**Document segment:**

Thursday, April 21, 2011

R. Responsibility. Workplace bullying.

As a society we all have the responsibility to act responsibly, ethically and courageously to spotlight cases of bullying, particularly where the targets are unable, for whatever reason, to speak out for themselves.

Is it easy to report bullying? * No, it takes courage; you may feel out on a limb, extremely insecure and vulnerable.  However, once you become aware of bullying in your workplace, and choose to turn a blind eye, you are in effect condoning the behaviour in the eyes of the bully and helping to perpetuate it.

Some targets of bullying resort to sharing their story with the media. They feel let down by those in power who they should have been able to trust to act. Many are vilified and are further targeted with disciplinary action.
Sometimes the burden of reporting bullying can be very heavy.
Children growing up in dysfunctional homes (independent of class and status) need particular care and attention, as do their parents. Vilifying and excluding them is not the answer. We train people to drive cars, but anyone can become a parent, no matter how ill equipped.  Many vulnerable families are left on their own after the birth of a baby to sink or swim. Children die; painfully and tragically when their parents are incapable of tending them. Others are scarred for life, emotionally stunted, and never reach their potential.

Midwives discuss their distress when delivering babies they know will be raised in abusive, dysfunctional homes. They are aware of the abused mothers, the alcohol and drug addicted, those with acquired brain injuries and others with low IQ who have little or no reliable support. The importance of a stable, secure upbringing, particularly in the early years has been well documented.

Who takes responsibility?

Responsible schools
Schools can play an important role in counteracting bullying. There is no excuse for schools not to be proactive. All children need to learn to identify bullying, to understand that the behaviour is inappropriate, and learn better ways of behaving, either as an onlooker, bully or target. Every child has the right to learn in a safe environment. Every teacher has the right to teach in a safe environment.

Most bullies can learn to behave appropriately if taught explicitly, supported carefully and supervised kindly, firmly and without condemnation. They need to learn how to take responsibility for their actions, understand there is no excuse for bullying behaviour and crucially, to learn acceptable ways to manage their inappropriate behaviour.

CASSE's (Creating a Safe, Supportive Environment) approach seeks to understand and address the underlying causes of problem behaviours such as bullying and violence. Their aim is to provide safe and supportive environments in schools so that students can grow, play and learn, which will facilitate the formation of resilience and cognitive development. (from their website)

If governments and schools are unwilling to tackle these issues, teachers, parents and the public may need to exert pressure to have effective programmes adopted in all schools. Further information regarding effective school programmes here.

In Victoria this month (April 2011) legislation was announced to provide jail terms of up to 10 years for workplace bullies. Link here. It's a positive step, but there are many more fundamental steps to be taken before everyone is aware that the behaviour is unacceptable.

Information here relating to bullying which has been ignored at school.  

*Some targets of bullying have very good reasons for not reporting the bullying. Every case is different, and each target and onlooker will respond in line with their own personal situation, and should not be criticised for their choice.
A message of hope. East Side Gallery. Berlin. 2009.

**What the task requires:** From the post on responsibility and bullying, extract the passage from "As a society" to "be very heavy.", copying it word for word.

Collected data
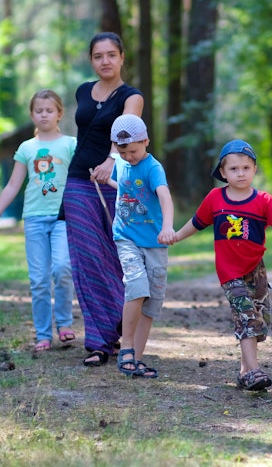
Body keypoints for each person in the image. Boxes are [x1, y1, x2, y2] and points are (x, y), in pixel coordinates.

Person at [164, 140, 272, 390]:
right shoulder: (215, 198)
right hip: (229, 273)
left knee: (259, 320)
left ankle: (245, 371)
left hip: (256, 270)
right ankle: (254, 371)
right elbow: (196, 222)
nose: (240, 173)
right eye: (233, 169)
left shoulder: (263, 201)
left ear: (254, 169)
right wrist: (176, 236)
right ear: (223, 173)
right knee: (247, 317)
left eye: (246, 167)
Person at [61, 31, 144, 367]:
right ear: (91, 60)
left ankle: (118, 326)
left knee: (113, 255)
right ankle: (98, 341)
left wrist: (112, 158)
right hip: (79, 180)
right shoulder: (83, 90)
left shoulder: (131, 96)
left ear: (122, 57)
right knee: (85, 257)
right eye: (98, 56)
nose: (105, 61)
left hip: (115, 182)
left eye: (111, 55)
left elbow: (129, 129)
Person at [0, 90, 78, 354]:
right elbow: (13, 184)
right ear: (32, 115)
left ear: (60, 113)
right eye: (39, 111)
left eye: (49, 110)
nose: (44, 115)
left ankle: (64, 324)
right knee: (38, 280)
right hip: (35, 219)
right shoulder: (26, 148)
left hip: (63, 217)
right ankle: (43, 334)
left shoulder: (71, 144)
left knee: (62, 269)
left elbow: (81, 180)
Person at [106, 114, 175, 378]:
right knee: (135, 284)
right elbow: (125, 189)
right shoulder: (121, 163)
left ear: (146, 141)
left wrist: (167, 227)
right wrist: (106, 179)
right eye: (123, 152)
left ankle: (136, 356)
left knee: (151, 300)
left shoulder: (153, 167)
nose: (129, 156)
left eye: (133, 151)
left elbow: (165, 197)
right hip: (126, 237)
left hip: (155, 242)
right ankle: (125, 348)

**Answer to the exercise:**
As a society we all have the responsibility to act responsibly, ethically and courageously to spotlight cases of bullying, particularly where the targets are unable, for whatever reason, to speak out for themselves.

Is it easy to report bullying? * No, it takes courage; you may feel out on a limb, extremely insecure and vulnerable.  However, once you become aware of bullying in your workplace, and choose to turn a blind eye, you are in effect condoning the behaviour in the eyes of the bully and helping to perpetuate it.

Some targets of bullying resort to sharing their story with the media. They feel let down by those in power who they should have been able to trust to act. Many are vilified and are further targeted with disciplinary action.
Sometimes the burden of reporting bullying can be very heavy.